Trinidad and Tobago’s self-proclaimed “number one salesman,” Prime Minister Dr Keith Rowley, was hard at work yesterday as he marketed this country as the region’s best bet for a bright energy future.
Prime Minister Rowley was among a group of heads of government from the region who arrived in Georgetown Guyana to participate on the opening day of the International Energy Conference and Expo at the Guyana Marriott hotel.
“The regional energy landscape does not equip any single country to meet the energy security requirements of the region. A cooperative approach allows for shared risks and diversified perspectives, and will facilitate the development and execution of innovative solutions to the challenges associated with the energy demand for the region,” Rowley said.

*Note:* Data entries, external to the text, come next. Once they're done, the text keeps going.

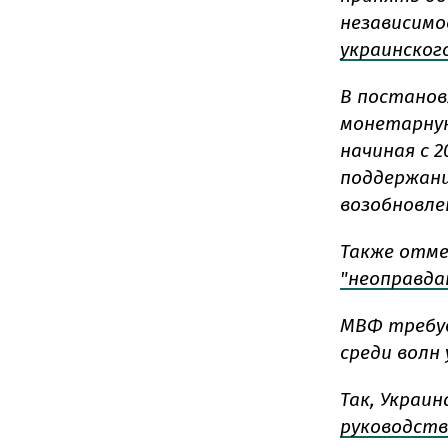
независим
украинског
В постанов
монетарную 
начиная с 2
поддержани
возобновле
Также отме
"неоправда
МВФ требуе
среди волн
Так, Украи
руководств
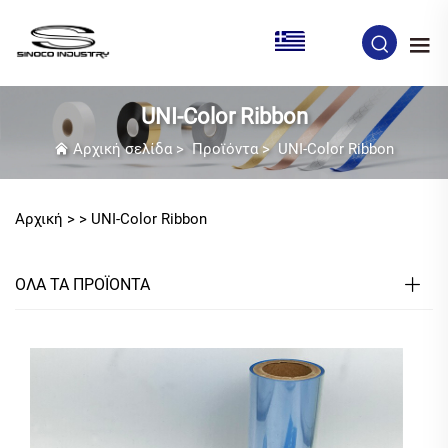
EL
UNI-Color Ribbon
Αρχική σελίδα
>
Προϊόντα
>
UNI-Color Ribbon
Αρχική >
>
UNI-Color Ribbon
ΟΛΑ ΤΑ ΠΡΟΪΟΝΤΑ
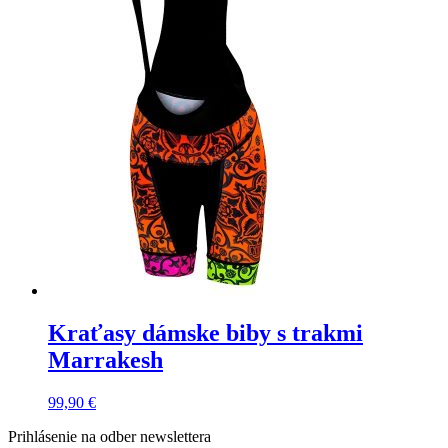
Kraťasy dámske biby s trakmi
Marrakesh
99,90
€
Prihlásenie na odber newslettera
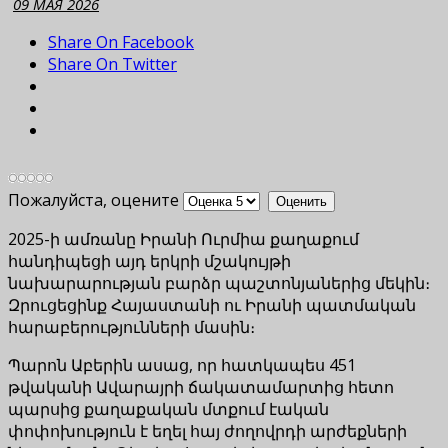
09 МАЯ 2026
Share On Facebook
Share On Twitter
Пожалуйста, оцените
2025-ի ամռանը Իրանի Ուրմիա քաղաքում
հանդիպեցի այդ երկրի մշակույթի
նախարարության բարձր պաշտոնյաներից մեկին։
Զրուցեցինք Հայաստանի ու Իրանի պատմական
հարաբերությունների մասին։
Պարոն Աբերին ասաց, որ հատկապես 451
թվականի Ավարայրի ճակատամարտից հետո
պարսից քաղաքական մտքում էական
փոփոխություն է եղել հայ ժողովրդի արժեքների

Rowley said because of this, T&T had taken a deliberate policy to engage its regional neighbours in the development of economic cooperation in the energy sector.
This includes agreements with Bolivia, Venezuela, Barbados and Grenada, which will allow for the exploration of hydrocarbon resources in the shared maritime boundaries, he said.

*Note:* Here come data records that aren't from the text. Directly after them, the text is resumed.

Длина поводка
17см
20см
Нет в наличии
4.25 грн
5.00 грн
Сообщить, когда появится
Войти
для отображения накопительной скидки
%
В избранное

In addition to this, he said a Memorandum of Understanding with Guyana and Haiti have also been signed.
Rowley said in today’s economic environment, however, investments in enabling infrastructure and technology can be costly, even to the point of being prohibitive.
However, he said T&T can help in that regard.
“T&T has the energy infrastructure to monetise hydrocarbon resources produced by its Caribbean neighbours. The country possesses ten ammonia plants, seven methanol plants, four LNG plants, an iron and steel complex, which at peak performance utilised as feedstock four bcf of natural gas per day, and an oil refinery which processed up to 140,000 barrels of oil per day. Our current natural gas production averages 2.8 bcf per day and we are still exploring the market for a user for the oil refinery,” the PM said.
This was not the first time Rowley promoted the mothballed Petrotrin Pointe-a-Pierre refinery in his 25-minute speech yesterday, as he stated the refinery and its supporting infrastructure are available for “restart, upgrade and use on reasonable terms to any interested refiner or crude supplier.”
“T&T, therefore, provides a viable option for those countries that wish to optimise the monetisation of their hydrocarbon resources without incurring substantial capital expenditure. The proposed Dragon Gas Project with the Bolivarian Government of Venezuela is an example of government-to-government co-operation in the monetising of natural gas resources. We are open to discussion with our other Caribbean neighbours on the monetisation of their hydrocarbon resources in T&T. We would also wish to assist you in developing programmes to meet the necessary training needs of your energy personnel,” Rowley said.
“T&T possesses a number on non-governmental and government agencies that have been meeting the human resource development needs of the energy and industrial sectors of T&T, as well as emerging oil and gas economies.”
Rowley said as an emerging major oil and gas producing region, leaders have a window of opportunity to take a proactive approach to leveraging their collective knowledge and expertise to optimise new opportunities going forward.
“Linking the energy and industrial transformations to a collaborative economic strategy would ensure that the region makes the most out of its abundant oil and gas resources. We must use our energy resources for the benefit of our people, to build resilience and scale in our economies and to create energy security for the region,” he said.
Rowley also cut the ribbon to officially open the exhibition yesterday, alongside Guyana President Dr Mohamed Irfaan Ali, Guyana Prime Minister Mark Phillips, St Vincent and the Grenadines Prime Minister Ralph Gonsalves and former Colombia President Ivan Duque.